Однажды утром Стефания и Джиневра ведут меня в Сан-Поло. Это в центре Венеции, по другую сторону от моста Риальто (мне представляется, что это как бы другая половинка бисквита), где улицы еще у́же, с множеством церквей, извилистые, промозглые и таинственные. Прилавки на рынке за мостом пестрят дешевой одеждой, просторными футболками с надписью «Венеция», импортными кожаными кошельками, а прилавки с фруктами дразнят изнемогающих туристов сочными ломтями арбузов, коробочками клубники и половинками кокосовых орехов. Мы видим группу детей с родителями, идущих из школы, — и вот что бросается в глаза: семейная жизнь здесь на виду, к ней относятся с уважением, и это отражается на детях — шумливых, бойких, располагающих к себе. Правда, на сей раз все не так гладко: девчушка лет шести бросается прочь от группы, рыдая и всхлипывая. На ходу она сквозь слезы что-то кричит матери, которая следует за ней со смущенной, усталой улыбкой.

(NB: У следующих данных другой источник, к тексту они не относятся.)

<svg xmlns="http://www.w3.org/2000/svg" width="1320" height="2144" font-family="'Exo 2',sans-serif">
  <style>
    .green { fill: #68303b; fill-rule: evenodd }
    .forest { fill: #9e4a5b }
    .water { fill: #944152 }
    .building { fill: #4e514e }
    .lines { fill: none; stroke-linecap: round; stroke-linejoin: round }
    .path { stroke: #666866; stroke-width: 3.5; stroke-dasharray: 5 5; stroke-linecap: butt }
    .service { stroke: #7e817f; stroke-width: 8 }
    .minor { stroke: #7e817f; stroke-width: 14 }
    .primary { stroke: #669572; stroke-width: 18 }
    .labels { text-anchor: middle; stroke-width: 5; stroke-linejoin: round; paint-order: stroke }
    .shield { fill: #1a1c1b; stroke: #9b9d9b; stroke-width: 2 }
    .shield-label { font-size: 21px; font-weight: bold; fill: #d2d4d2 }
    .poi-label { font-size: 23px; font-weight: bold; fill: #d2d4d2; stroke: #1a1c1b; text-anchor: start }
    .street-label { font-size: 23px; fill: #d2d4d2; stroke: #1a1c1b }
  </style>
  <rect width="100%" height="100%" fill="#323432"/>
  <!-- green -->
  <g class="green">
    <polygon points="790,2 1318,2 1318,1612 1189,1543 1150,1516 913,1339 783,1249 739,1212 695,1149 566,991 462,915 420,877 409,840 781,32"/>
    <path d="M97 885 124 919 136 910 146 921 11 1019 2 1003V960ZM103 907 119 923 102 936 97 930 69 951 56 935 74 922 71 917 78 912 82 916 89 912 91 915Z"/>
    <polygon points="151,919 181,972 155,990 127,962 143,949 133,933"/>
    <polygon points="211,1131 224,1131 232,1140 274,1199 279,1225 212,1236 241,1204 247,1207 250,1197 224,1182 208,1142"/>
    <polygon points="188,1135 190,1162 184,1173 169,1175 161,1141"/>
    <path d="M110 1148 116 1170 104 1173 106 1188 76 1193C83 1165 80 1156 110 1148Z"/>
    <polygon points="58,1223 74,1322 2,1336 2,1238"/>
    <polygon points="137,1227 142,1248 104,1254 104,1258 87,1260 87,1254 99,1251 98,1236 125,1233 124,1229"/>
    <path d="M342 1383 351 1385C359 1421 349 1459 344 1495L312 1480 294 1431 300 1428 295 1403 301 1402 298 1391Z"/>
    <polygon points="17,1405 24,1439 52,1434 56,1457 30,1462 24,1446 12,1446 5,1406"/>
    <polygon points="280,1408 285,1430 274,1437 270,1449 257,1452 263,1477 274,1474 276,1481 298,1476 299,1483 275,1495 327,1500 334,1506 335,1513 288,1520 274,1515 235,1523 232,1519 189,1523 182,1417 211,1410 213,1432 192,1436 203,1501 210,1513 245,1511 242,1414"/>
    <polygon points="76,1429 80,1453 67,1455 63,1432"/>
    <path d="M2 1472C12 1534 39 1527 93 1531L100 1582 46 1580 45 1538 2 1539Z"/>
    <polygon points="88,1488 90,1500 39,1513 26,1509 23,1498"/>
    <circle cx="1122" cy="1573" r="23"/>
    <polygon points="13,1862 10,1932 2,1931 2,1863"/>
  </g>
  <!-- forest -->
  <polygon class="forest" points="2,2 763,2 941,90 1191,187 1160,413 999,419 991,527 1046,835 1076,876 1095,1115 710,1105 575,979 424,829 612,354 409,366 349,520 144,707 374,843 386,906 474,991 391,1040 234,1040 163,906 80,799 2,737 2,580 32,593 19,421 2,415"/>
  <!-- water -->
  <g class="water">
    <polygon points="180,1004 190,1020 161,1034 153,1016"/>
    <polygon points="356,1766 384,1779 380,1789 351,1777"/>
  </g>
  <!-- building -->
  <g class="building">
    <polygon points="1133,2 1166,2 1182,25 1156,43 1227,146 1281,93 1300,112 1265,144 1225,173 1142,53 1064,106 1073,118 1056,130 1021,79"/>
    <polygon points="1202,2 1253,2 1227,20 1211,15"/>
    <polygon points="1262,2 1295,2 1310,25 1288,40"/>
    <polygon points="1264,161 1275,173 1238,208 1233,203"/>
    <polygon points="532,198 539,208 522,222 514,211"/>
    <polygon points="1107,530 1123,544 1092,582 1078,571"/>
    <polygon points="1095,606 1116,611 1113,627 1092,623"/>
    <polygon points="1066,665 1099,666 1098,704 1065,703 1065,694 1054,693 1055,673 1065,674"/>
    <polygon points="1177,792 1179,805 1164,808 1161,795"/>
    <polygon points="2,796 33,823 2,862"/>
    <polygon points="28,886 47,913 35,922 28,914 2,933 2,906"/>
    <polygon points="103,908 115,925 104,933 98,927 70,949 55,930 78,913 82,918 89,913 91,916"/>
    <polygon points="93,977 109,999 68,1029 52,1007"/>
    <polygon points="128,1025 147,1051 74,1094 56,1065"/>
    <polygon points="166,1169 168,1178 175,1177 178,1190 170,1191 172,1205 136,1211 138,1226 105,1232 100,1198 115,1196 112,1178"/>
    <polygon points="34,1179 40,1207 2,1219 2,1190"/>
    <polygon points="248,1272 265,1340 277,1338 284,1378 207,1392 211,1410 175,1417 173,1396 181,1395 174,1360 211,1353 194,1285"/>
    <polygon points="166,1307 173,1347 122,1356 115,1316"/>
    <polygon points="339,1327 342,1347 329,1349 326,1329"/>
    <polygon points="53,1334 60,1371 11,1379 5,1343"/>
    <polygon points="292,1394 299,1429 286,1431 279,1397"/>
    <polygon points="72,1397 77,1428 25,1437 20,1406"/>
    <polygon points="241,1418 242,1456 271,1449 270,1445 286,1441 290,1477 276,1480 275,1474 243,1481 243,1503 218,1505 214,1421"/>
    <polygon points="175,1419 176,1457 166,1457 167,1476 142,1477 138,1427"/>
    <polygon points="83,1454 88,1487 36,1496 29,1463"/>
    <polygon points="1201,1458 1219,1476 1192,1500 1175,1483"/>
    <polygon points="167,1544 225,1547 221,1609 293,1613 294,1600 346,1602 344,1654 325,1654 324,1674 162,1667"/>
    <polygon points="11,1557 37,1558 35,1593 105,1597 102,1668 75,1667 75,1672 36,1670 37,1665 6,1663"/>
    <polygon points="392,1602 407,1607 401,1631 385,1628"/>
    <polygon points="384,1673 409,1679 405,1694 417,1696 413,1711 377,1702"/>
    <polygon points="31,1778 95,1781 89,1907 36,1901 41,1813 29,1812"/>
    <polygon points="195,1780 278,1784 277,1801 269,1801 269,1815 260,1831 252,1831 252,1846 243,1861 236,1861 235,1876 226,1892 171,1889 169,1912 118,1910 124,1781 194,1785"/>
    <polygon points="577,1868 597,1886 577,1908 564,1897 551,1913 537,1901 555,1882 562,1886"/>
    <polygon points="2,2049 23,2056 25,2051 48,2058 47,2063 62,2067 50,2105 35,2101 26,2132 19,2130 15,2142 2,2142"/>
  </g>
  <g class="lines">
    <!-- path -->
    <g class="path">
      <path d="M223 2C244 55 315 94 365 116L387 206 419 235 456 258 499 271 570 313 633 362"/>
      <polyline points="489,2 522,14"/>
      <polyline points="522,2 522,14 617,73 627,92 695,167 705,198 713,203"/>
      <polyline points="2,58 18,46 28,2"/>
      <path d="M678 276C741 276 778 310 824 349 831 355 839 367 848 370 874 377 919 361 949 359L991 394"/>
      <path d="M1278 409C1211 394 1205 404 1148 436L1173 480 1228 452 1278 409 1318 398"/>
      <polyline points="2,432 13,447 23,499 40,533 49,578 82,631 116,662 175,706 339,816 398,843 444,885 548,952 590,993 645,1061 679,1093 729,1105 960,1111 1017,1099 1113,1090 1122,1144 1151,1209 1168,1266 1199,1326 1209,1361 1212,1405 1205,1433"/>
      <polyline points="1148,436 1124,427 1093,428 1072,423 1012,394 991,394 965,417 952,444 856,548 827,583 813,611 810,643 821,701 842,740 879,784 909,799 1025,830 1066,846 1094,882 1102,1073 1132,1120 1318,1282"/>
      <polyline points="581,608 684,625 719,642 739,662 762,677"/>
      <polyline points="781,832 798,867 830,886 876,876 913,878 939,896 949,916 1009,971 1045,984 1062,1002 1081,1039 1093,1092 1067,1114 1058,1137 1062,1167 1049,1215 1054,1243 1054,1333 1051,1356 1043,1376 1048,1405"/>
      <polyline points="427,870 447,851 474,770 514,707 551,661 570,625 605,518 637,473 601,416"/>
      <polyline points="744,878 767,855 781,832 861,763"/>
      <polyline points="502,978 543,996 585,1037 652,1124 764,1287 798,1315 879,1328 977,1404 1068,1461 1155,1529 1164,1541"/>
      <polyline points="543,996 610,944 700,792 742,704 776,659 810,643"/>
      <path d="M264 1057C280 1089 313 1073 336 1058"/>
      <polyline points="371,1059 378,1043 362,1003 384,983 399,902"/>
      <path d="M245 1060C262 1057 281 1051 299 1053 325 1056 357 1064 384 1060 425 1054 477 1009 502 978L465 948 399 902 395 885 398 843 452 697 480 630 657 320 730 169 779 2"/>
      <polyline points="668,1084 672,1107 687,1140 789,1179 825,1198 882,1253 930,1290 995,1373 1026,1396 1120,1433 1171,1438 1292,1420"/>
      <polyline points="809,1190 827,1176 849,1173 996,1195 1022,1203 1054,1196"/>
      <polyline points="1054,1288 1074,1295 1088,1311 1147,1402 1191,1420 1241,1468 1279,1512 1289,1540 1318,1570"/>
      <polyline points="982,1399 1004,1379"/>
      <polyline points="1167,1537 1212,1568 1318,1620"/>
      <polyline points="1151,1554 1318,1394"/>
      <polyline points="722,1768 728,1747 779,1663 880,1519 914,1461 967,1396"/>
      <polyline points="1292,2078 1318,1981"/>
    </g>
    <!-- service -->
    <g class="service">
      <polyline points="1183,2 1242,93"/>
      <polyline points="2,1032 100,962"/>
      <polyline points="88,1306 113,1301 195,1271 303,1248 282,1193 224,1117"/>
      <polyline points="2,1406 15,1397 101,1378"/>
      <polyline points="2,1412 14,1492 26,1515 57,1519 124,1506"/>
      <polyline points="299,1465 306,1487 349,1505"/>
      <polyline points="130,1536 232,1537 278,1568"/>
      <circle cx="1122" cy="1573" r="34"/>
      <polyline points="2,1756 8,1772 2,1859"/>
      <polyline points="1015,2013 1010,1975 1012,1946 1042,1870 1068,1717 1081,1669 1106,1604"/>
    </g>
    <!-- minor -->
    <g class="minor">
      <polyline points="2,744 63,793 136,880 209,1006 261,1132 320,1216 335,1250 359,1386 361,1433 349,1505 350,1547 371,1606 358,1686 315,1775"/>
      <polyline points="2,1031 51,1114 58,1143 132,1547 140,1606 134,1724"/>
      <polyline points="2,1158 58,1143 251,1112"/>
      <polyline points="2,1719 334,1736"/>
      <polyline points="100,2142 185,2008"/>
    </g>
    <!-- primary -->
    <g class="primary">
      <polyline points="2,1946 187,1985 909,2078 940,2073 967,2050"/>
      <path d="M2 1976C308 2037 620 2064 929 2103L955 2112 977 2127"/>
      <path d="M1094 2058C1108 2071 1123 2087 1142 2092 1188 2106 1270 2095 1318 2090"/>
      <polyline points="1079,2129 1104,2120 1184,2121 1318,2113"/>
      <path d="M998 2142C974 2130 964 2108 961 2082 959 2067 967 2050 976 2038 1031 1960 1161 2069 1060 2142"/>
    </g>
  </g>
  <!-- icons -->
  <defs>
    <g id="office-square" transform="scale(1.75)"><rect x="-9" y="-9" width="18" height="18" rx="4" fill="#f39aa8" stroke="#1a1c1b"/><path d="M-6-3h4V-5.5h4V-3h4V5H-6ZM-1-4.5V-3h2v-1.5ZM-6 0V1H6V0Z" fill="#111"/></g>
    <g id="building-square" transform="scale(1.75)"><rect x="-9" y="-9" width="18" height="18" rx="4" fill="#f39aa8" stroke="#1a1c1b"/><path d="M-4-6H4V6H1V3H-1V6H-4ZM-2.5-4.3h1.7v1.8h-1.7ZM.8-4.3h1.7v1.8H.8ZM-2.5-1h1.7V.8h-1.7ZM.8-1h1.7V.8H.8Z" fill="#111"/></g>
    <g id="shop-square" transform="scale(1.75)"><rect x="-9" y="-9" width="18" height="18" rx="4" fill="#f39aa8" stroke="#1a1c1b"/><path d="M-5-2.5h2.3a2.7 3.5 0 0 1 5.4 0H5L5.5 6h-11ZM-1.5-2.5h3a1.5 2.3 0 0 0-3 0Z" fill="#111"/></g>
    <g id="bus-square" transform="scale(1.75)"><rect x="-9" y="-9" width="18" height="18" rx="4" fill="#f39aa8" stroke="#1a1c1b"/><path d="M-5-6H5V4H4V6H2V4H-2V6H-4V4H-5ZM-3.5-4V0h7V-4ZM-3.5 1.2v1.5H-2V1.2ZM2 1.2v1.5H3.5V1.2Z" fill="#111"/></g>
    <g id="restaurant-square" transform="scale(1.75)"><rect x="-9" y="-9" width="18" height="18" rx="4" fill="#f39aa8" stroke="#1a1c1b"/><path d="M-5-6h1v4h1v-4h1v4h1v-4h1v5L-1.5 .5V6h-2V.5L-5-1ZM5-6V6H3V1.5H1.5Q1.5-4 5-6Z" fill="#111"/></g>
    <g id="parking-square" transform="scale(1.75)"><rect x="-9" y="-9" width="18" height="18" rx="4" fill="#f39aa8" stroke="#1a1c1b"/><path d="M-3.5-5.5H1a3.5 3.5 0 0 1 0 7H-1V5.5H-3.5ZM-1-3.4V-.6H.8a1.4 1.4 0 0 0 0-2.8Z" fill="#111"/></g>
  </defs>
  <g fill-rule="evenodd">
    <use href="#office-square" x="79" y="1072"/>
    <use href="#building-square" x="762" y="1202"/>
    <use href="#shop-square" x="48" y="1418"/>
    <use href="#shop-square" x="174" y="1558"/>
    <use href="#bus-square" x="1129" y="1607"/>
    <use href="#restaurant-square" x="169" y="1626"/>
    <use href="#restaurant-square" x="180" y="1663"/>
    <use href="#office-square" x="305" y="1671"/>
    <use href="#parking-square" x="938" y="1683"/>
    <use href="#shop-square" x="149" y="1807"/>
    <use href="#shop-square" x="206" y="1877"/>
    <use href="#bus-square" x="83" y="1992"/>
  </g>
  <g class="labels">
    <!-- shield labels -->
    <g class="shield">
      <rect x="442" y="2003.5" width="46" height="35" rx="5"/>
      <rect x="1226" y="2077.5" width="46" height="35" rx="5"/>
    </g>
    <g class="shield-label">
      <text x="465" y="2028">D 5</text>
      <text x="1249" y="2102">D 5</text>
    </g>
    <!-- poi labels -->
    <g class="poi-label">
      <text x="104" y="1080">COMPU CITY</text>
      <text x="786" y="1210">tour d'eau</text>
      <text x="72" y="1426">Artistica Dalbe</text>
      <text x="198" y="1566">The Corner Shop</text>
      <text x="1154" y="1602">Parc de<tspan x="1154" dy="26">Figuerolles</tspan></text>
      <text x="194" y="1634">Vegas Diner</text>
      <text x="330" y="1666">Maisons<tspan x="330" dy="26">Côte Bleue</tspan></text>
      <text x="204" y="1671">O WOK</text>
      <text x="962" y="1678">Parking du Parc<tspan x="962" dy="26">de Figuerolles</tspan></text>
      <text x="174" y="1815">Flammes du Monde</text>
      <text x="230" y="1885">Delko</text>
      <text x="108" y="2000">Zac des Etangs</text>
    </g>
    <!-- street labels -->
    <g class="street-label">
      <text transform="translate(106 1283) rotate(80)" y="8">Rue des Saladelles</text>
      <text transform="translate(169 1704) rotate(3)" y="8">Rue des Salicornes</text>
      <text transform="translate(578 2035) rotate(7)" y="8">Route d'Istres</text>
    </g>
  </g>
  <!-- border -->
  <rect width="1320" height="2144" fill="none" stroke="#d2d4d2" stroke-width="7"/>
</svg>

Стеф с усмешкой переводит мне:
— Она говорит: почему ты всегда так внимательна к гостям и никогда — ко мне?
Тесные улочки выводят нас к мастерской, закопченной и тесной. Здесь делают из кожи необыкновенную обувь, она громоздится в витрине, напоминая изысканные пирожные. Вот незатейливые золотистые башмачки в стиле восемнадцатого века, вот длинные клоунские туфли с помпонами на пятках, а вот жеманные викторианские сапожки с пуговицами на боку, все в розовых и черных брызгах. В глубине мастерской молодая женщина с вьющимися темными волосами обрабатывает пунцовый лоскут кожи: прострачивает его на швейной машинке из чугуна. Со спокойного лица не сходит легкая улыбка.